• Bereitgestellter Text
==========

Richtstätte des Landgerichtes Oberfladnitz
Schloß Thannhausen war seit dem 17. Jahrhundert der Sitz des Landgerichtes, das ist jenes Gericht, das für schwere Strafsachen zuständig war. Solche waren alle Gewalttaten, bei denen Blut austrat, dann Hexerei, Notzucht, Brandstiftung, schwerer Diebstahl oder Landfriedensbruch. Sichtbarer Ausdruck der Landgerichtsbarkeit war die Existenz eines feststehenden Richtplatzes, der meist mit einem im Boden verankerten Galgen ausgestaltet war. Das hinderte allerdings nicht daran, andere Strafen, wie Köpfen oder Verbrennen, an anderen Plätzen zu vollziehen. Mit der Aufhebung der Todesstrafe unter Joseph II (1780-1890) erging auch der Befehl, sämtliche Galgen, auch "Rabensteine" oder "Hochgerichte" genannt, zu vernichten: meist bestand dies darin, dass die Erhaltung dieser Einrichtungen eingestellt wurde.
Die Grundlage des Verfahrens vor dem Landgericht war vor der Erlassung der Steirischen Landgerichtsordnung 1574 das ungeschriebene Gewohnheitsrecht. Die Steirische Landgerichtsordnung wurde 1768 durch die Constitutio Criminalis Theresiana (Theresianische Halsgerichtsordnung), eine für alle österreichischen Länder gleiche Ordnung, abgelöst, bis dann das Josephinische Strafgesetzbuch von 1786 und die Kriminalgerichtsordnung von 1787 einen neuen Weg einschlug, der über die Strafgesetzbücher von 1803 und 1854 zum jetzt gültigen Strafgesetzbuch von 1974 führte.

==========

• Vorliegende Einträge

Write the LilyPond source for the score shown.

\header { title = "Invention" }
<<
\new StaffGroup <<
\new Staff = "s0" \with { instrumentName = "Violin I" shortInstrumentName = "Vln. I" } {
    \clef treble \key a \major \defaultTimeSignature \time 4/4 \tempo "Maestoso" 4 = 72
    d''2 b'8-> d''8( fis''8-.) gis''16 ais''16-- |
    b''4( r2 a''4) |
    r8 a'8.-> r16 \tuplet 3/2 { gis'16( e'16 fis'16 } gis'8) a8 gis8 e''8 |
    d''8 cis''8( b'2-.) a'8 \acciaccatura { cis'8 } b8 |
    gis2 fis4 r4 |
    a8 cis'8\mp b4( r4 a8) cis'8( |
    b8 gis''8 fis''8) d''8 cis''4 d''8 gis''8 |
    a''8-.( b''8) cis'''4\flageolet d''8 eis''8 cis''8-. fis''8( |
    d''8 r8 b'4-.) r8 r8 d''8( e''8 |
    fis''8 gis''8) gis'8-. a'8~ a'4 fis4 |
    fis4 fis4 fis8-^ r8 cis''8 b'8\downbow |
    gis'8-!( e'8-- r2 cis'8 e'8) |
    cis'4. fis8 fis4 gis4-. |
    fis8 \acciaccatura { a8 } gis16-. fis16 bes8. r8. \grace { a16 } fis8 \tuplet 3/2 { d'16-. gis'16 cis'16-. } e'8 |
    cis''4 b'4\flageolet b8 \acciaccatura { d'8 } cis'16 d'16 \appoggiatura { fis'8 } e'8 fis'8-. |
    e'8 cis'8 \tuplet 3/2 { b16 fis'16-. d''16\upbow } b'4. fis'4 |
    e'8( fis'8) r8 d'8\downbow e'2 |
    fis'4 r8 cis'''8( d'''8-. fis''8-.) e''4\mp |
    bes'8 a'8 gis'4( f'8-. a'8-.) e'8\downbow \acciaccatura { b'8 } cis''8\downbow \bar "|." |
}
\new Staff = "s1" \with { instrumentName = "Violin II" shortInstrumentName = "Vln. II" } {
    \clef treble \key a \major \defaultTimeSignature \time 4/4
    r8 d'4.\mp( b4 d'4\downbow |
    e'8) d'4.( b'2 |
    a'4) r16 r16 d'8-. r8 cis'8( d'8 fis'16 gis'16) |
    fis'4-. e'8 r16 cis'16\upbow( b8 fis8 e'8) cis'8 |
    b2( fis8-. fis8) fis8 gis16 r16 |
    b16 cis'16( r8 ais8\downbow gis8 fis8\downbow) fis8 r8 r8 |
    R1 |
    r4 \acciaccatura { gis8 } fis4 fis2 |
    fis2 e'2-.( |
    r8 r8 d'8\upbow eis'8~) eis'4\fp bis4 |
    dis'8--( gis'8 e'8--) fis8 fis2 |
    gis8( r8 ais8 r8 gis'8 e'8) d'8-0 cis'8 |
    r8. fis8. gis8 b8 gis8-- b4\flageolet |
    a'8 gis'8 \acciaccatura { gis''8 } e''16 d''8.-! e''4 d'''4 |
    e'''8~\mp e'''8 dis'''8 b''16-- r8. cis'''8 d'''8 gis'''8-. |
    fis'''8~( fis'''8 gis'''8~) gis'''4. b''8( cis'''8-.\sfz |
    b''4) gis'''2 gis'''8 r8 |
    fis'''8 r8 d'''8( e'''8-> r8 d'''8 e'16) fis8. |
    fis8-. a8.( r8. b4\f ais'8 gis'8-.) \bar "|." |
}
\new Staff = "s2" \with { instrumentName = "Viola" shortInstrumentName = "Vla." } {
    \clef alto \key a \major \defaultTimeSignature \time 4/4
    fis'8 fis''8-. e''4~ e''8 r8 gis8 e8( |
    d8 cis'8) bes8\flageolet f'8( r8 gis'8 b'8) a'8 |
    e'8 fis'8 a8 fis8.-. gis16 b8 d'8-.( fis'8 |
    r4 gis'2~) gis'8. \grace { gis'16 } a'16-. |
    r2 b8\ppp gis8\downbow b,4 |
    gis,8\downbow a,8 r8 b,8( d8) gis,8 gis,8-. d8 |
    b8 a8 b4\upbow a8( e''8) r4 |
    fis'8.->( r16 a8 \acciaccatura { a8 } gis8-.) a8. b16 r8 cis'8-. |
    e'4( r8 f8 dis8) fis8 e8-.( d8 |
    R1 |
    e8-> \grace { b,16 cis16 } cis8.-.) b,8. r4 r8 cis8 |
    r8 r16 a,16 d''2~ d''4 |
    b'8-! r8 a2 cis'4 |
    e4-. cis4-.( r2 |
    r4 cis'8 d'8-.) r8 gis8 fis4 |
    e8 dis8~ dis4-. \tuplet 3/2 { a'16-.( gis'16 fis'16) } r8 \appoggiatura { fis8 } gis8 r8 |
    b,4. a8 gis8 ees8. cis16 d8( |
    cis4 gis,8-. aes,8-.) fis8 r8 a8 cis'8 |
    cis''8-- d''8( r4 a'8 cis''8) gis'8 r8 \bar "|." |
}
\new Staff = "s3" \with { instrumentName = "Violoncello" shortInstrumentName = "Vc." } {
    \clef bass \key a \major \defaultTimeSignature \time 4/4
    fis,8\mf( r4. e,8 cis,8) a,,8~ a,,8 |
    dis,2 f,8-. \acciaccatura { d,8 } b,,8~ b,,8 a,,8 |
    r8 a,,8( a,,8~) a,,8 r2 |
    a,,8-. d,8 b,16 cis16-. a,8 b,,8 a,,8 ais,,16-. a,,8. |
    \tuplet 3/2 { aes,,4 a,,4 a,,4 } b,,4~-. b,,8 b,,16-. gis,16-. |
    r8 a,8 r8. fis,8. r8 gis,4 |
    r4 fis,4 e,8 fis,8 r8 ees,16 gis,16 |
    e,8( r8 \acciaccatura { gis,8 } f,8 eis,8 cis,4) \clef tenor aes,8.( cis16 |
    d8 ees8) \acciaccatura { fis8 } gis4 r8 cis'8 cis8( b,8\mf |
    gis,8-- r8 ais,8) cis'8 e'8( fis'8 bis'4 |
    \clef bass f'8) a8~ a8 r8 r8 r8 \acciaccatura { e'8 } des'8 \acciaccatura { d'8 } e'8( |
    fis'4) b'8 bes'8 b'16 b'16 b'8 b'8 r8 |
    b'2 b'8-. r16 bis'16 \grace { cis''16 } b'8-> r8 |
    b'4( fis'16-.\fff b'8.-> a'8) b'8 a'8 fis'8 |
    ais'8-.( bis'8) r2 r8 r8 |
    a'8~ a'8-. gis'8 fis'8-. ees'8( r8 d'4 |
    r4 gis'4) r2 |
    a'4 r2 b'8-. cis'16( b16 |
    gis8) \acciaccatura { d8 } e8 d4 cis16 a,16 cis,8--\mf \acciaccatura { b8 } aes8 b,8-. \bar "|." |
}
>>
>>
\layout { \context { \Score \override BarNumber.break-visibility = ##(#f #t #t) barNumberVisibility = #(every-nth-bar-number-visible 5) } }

==========

• Aufgabenstellung
Schreiben Sie den Text über die Richtstätte des Landgerichtes Oberfladnitz im Anschluss an seinen letzten Satz weiter. Die Einträge werden hier nicht gebraucht.

• Ergebnis der Aufgabe
Das Verfahren vor dem Landgericht kam entweder durch eine Anzeige oder auch von Amts wegen in Gang. Nach den Vorerhebungen, bei denen im Fall des Leugnens des Beschuldigten die Folter zur Anwendung kommen konnte, wurde der Verhandlungstermin angesetzt, der grundsätzlich öffentlich war. Dort wurden die vorliegenden Beweise nocheinmal erörtert und nach einer Beratung von Richter und Gericht hinter verschlossenen Türen in der Öffentlichkeit das Urteil gefällt. Der Richter befragte jeden der Urteiler und bei der Bejahung der Schuldfrage wurde das Todesurteil durch Brechen eines Stabes verkündet. Der Beschuldigte hatte im Verfahren keinen Rechtsvertreter, der Richter war Ankläger, Richter und Verteidiger in einer Person. Juristisch beraten lassen konnte man sich als Beschuldigter, soferne man es sich leisten konnte.
Die Protokollbücher des Landgerichtes Thannhausen sind zum Teil noch erhalten. Aus dem Protokollbuch 1770-1810 lassen sich zwei Beispiele präsentieren:
Eine Kindesmörderin aus Albersdorf bei St. Ruprecht wurde am 17. März 1776 verhaftet, am 13. September wurde das Todesurteil verkündet und am 1. September durch Abschlagen des Kopfes und der rechten Hand vollzogen. Der Körper wurde in eine Grube unter dem Galgen gelegt, mit einem Pfahl durchbohrt, Kopf und Hand wurden zur Abschreckung ausgestellt.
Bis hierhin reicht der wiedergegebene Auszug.